Dito de outra maneira, busca-se empoderar ambos os grupos pela abertura a novas formas de vida possíveis, ao mesmo tempo em que se oportuniza um certo embaralhamento de códigos, desfazendo a marcação de “coisa de menina ou de menino”. Ressalte-se que o diferencial estaria justamente na mútua compensação para a superação das demarcações sexuais binárias.

Teríamos, então, que distinguir os diferentes processos de aprendizagem que fundamentam essas duas propostas de separação de gênero. De um lado, a Educação Diferenciada propõe o gênero estabilizado e polarizado, através da repetição de forma cotidiana e roteirizada dos modos de ser generificados socialmente. Por outro lado, o Currículo de Gênero busca estabelecer um campo problemático que possa distribuir as competências entre os dois sexos e, desta forma, ultrapassar o gênero.
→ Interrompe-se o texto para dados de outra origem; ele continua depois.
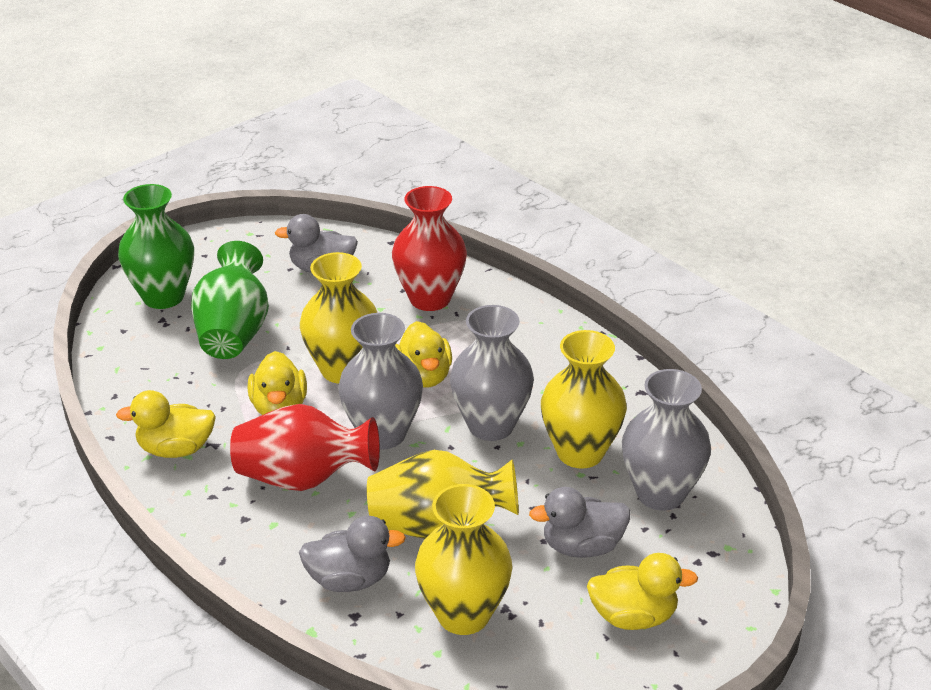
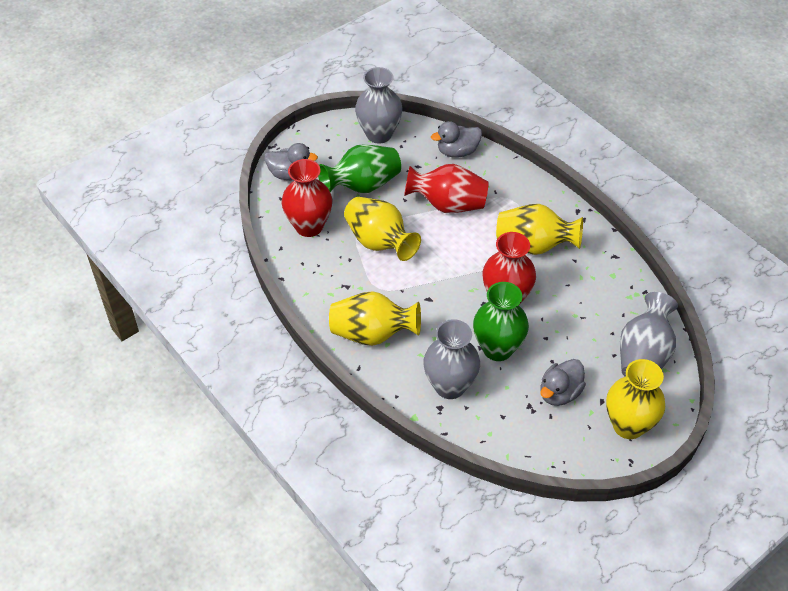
red vase: 2 -> 3
yellow duck: 4 -> 0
Estaríamos diante de duas formas de “performar o gênero”, como propõe Judith Butler. Segundo a filósofa, os corpos performatizam gêneros a partir de uma estrutura de repetição encenada no coletivo, produzindo um objetivo ideal para o gênero bem como a ilusão de uma identidade homogênea ou estável. Contudo, o corpo é tanto uma ideia histórica quanto um conjunto de possibilidades continuamente realizáveis. Assim sendo, é possível recriar o corpo generificado. Esta dupla dimensão da “performatividade de gênero” em Butler se aproxima do processo denominado pela psicanalista Suely Rolnik de “performatização existencial” enquanto uma permanente produção da diferença, que implica uma dupla abertura: à alteridade do outro e, sobretudo, ao outro-em-mim.

Performar o gênero, sem imagem dada, mas como uma incessante experimentação de si: não seriam esses o desafio da educação de gênero e o avanço necessário na agenda política feminista?